Kurzfristig verhängte Lkw-Fahrverbote in der Schweiz
der Abgeordneten Patrick Döring, Horst Friedrich (Bayreuth), Joachim Günther (Plauen), Jan Mücke, Jens Ackermann, Christian Ahrendt, Rainer Brüderle, Angelika Brunkhorst, Ernst Burgbacher, Mechthild Dyckmans, Jörg van Essen, Otto Fricke, Dr. Edmund Peter Geisen, Hans-Michael Goldmann, Miriam Gruß, Heinz-Peter Haustein, Elke Hoff, Birgit Homburger, Dr. Werner Hoyer, Hellmut Königshaus, Gudrun Kopp, Jürgen Koppelin, Heinz Lanfermann, Sibylle Laurischk, Harald Leibrecht, Ina Lenke, Michael Link (Heilbronn), Markus Löning, Horst Meierhofer, Patrick Meinhardt, Burkhardt Müller-Sönksen, Dirk Niebel, Hans-Joachim Otto (Frankfurt), Detlef Parr, Cornelia Pieper, Gisela Piltz, Frank Schäffler, Marina Schuster, Carl-Ludwig Thiele, Dr. Daniel Volk, Dr. Claudia Winterstein, Dr. Volker Wissing, Hartfrid Wolff (Rems-Murr), Dr. Guido Westerwelle und der Fraktion der FDP
Vorbemerkung
Am 9. Dezember 2008 haben Schweizer Kantone die so genannte „Phase Rot“ ausgerufen und damit ein sofort geltendes (Weiter-)Fahrverbot für den gesamten Verkehr mit schweren Lkw angeordnet. Die Lkw mussten für über zwei volle Tage an Ort und Stelle verbleiben, unabhängig von der Versorgungslage mit Essen, Getränken und Treibstoff sowie von der Verfügbarkeit sanitärer Einrichtungen.
Grund für die sofortigen Fahrverbote, die nur für Lkw angeordnet wurden, waren nach offizieller Verlautbarung die winterlichen Straßenverhältnisse. Es gibt aber auch Stimmen, die die kurzfristig verhängten Fahrverbote als Instrument einer gegen den Straßengüterverkehr – insbesondere gegen Transitverkehr – gerichteten Verkehrspolitik ansehen.

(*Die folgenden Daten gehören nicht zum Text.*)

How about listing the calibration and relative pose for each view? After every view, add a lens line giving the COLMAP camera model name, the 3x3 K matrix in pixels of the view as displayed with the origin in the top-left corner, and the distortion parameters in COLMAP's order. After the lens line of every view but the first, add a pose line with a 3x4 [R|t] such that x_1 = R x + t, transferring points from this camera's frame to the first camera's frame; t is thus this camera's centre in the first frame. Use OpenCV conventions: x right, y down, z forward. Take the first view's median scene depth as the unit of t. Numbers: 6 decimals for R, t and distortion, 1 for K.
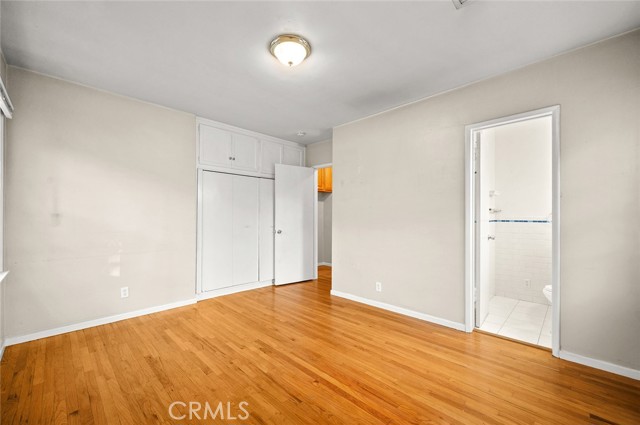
lens RADIAL K [[260.1, 0, 320.0], [0, 260.1, 212.5], [0, 0, 1]] dist [-0.000146, -0.000006]
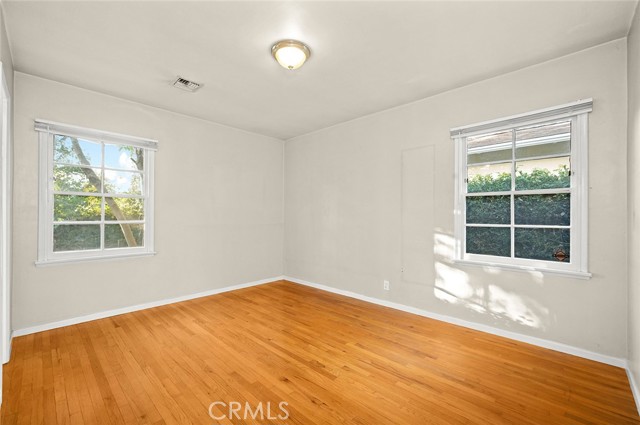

In Österreich ist der Transitverkehr von der Sperrung der Inntal-Autobahn betroffen. Am 1. Januar 2009 hat das österreichische Bundesland Tirol die Lkw-Fahrverbote für die Inntal-Autobahn noch ausgeweitet, so dass nun jährlich 200 000 Lkw das Inntal nicht mehr passieren dürfen.
Wir fragen wir die Bundesregierung:
Fragen9
Hat die Bundesregierung Kenntnis von der Möglichkeit für Schweizer Kantone, sofortige Lkw-Fahrverbote bei angeblicher Verkehrsüberlastung auszusprechen?
Wie oft ist von dieser Möglichkeit in der Schweiz bisher Gebrauch gemacht worden?
Wie beurteilt die Bundesregierung die Verhältnismäßigkeit der Maßnahmen?
Wie beurteilt die Bundesregierung nach der Ausweitung der Sperrung der Inntal-Autobahn für Lkw die Möglichkeit, planbare Routen in den Süden Europas durchzuführen?
Wie weit sind die Umwege, die in Kauf genommen werden müssen, wenn weder das Inntal noch die Schweiz auf einer Route von Frankfurt am Main nach Mailand passiert werden können?
Wie schätzt die Bundesregierung die daraus resultierende Gesamtbelastung für das Verkehrsgewerbe ein?
Wie viele deutsche Lkw passieren durchschnittlich am Tag die Schweiz?
Was tut die Bundesregierung, um das Festhalten von Lkw in der Schweiz zu verhindern?
Führt die Bundesregierung in dieser Sache bereits Gespräche mit den zuständigen Schweizer Behörden, und wenn ja, mit welchem bisherigen Ergebnis?